Nanotechnology. 2008 Nov 5;19(44):445701. doi: 10.1088/0957-4484/19/44/445701. Epub 2008 Sep 30.
High speed imaging by atomic force microscopy (AFM) allows one to directly observe the dynamic behavior of a sample surface immersed in liquid media; thus, it has been considered to be an indispensable tool for nanobiotechnology and is used in many research fields, including molecular biology and surface science. For real-time observation of a certain behavior, the high speed imaging technique should be accompanied with a high resolution imaging technique to identify target materials. To improve the image quality at a high scanning rate, we developed a variable-controlled fast scanning method, which originated from the modified squeeze-drag superposition model in liquid media. A collection of non-distorted images was accomplished after proper modification of the operating conditions in a viscous fluid, via the simple handling of loading force and cantilever length. Consequently, a speeded-up AFM imaging process was achieved in the liquid environment at up to 200 µm s(-1), without attachment of additional devices. The reliability of the proposed method was verified by the characterization of a grating sample immersed in three types of liquid media. In addition, the results were visualized for elastic biomolecules submerged in a liquid with high kinematic viscosity.

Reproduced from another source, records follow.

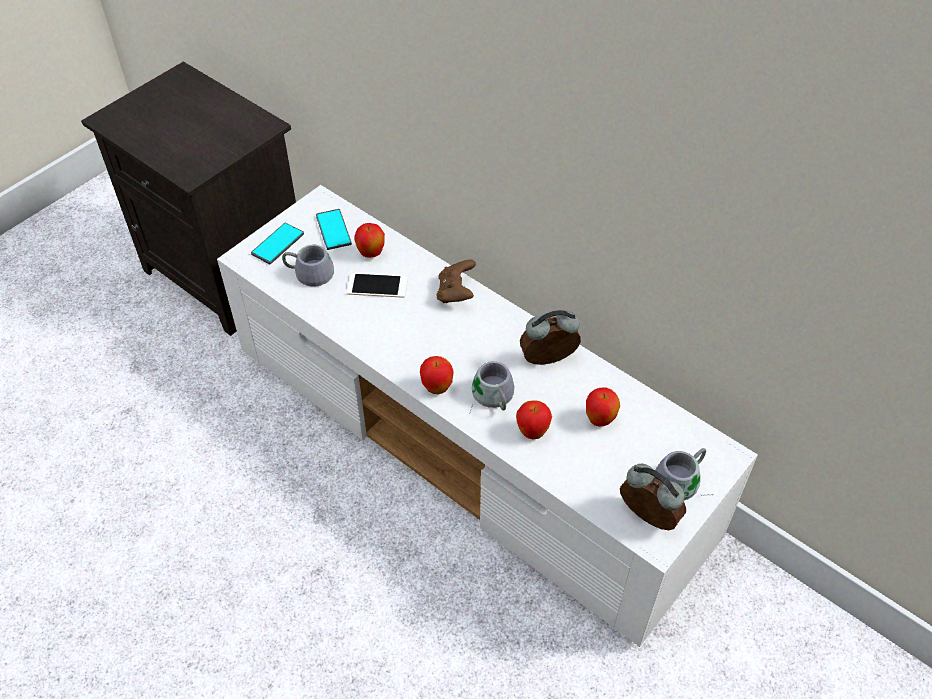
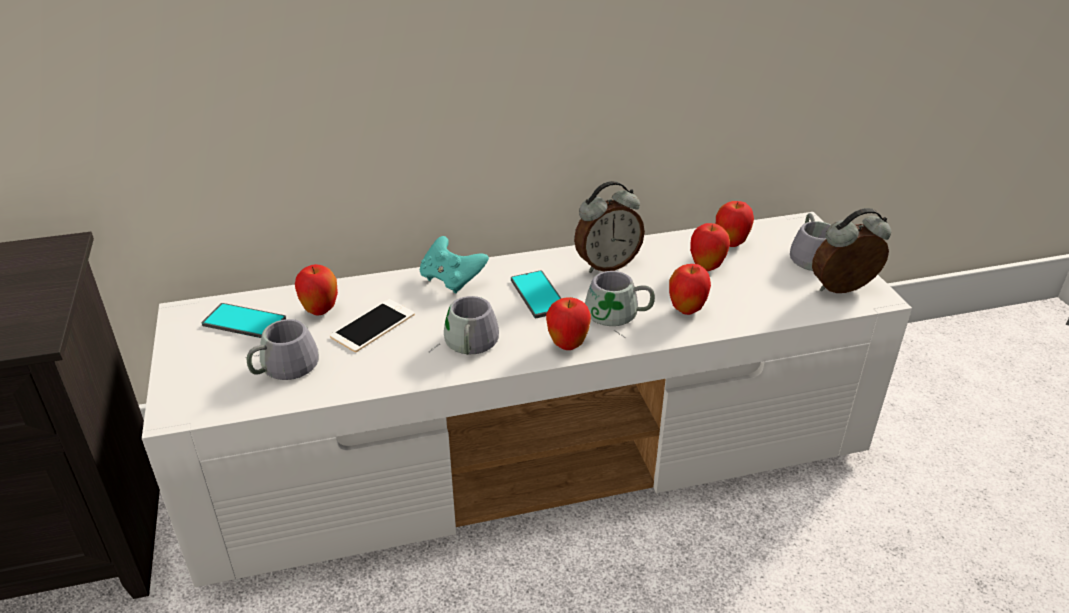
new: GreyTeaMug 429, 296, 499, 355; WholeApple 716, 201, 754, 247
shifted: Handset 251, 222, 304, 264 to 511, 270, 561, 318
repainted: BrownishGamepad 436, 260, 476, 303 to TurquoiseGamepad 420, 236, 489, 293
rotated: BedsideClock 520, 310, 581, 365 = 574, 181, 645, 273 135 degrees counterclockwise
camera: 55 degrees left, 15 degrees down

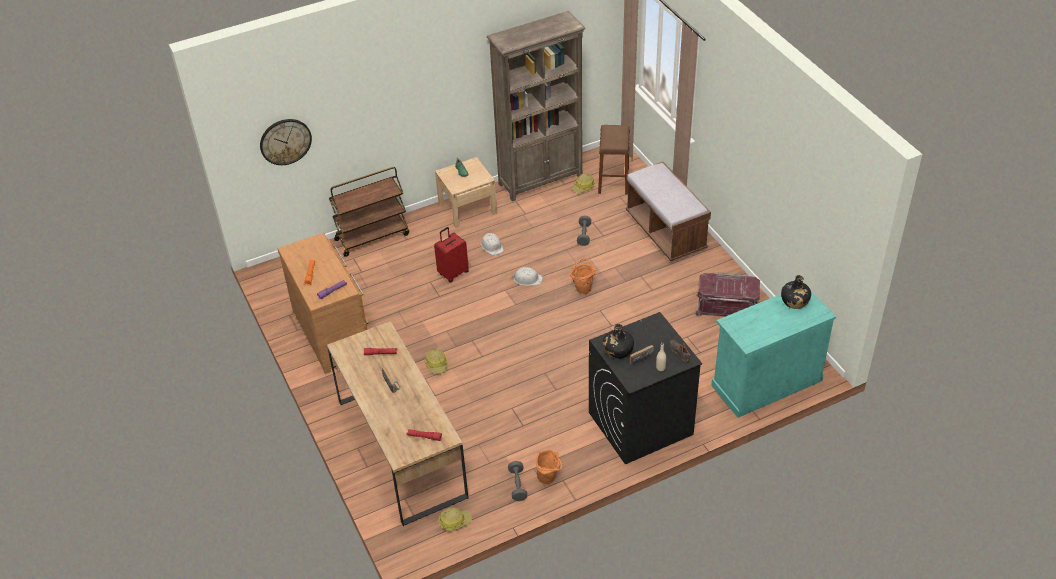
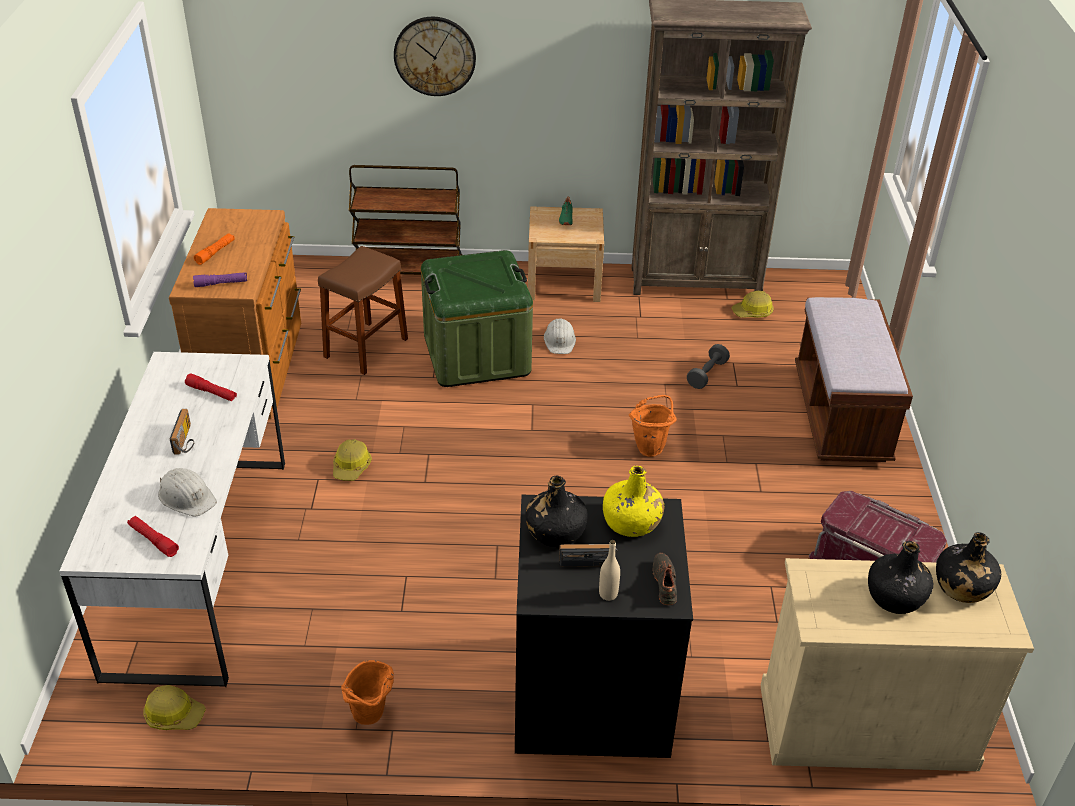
gone: GreyFreeWeight 508, 461, 527, 501
new: YellowBottle 603, 466, 665, 537; BlackBottle 868, 541, 933, 614
shifted: ClockOnTheWall 260, 119, 312, 165 to 394, 17, 476, 96; WhiteWorkHelmet 512, 267, 543, 286 to 158, 468, 217, 516; BrownishSittingStool 598, 125, 630, 194 to 318, 246, 408, 375
swapped: RedSuitcase 434, 227, 469, 282 to GreenColouredStorageContainer 421, 250, 533, 387
repainted: BrownishDeskUnit 327, 321, 468, 526 to WhiteDeskUnit 59, 352, 285, 687; TurquoiseStorageCabinet 711, 291, 836, 418 to BeigeColouredStorageCabinet 761, 558, 1034, 771
camera: 25 degrees right, 5 degrees down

通过原子力显微镜(AFM)进行的高速成像能够让人直接观察浸没在液体介质中的样品表面的动态行为;因此,它被认为是纳米生物技术中不可或缺的工具,并被应用于包括分子生物学和表面科学在内的许多研究领域。为了实时观察特定行为,高速成像技术应辅以高分辨率成像技术以识别目标材料。为了在高扫描速率下提高图像质量,我们开发了一种可变控制的快速扫描方法,该方法源自液体介质中改进的挤压 - 拖曳叠加模型。通过简单地处理加载力和悬臂长度,在粘性流体中对操作条件进行适当修改后,获得了一组无失真的图像。因此,在不附加额外设备的情况下,在液体环境中实现了高达200 µm s⁻¹的加速AFM成像过程。通过对浸没在三种液体介质中的光栅样品进行表征,验证了所提出方法的可靠性。此外,还对浸没在具有高运动粘度的液体中的弹性生物分子的结果进行了可视化。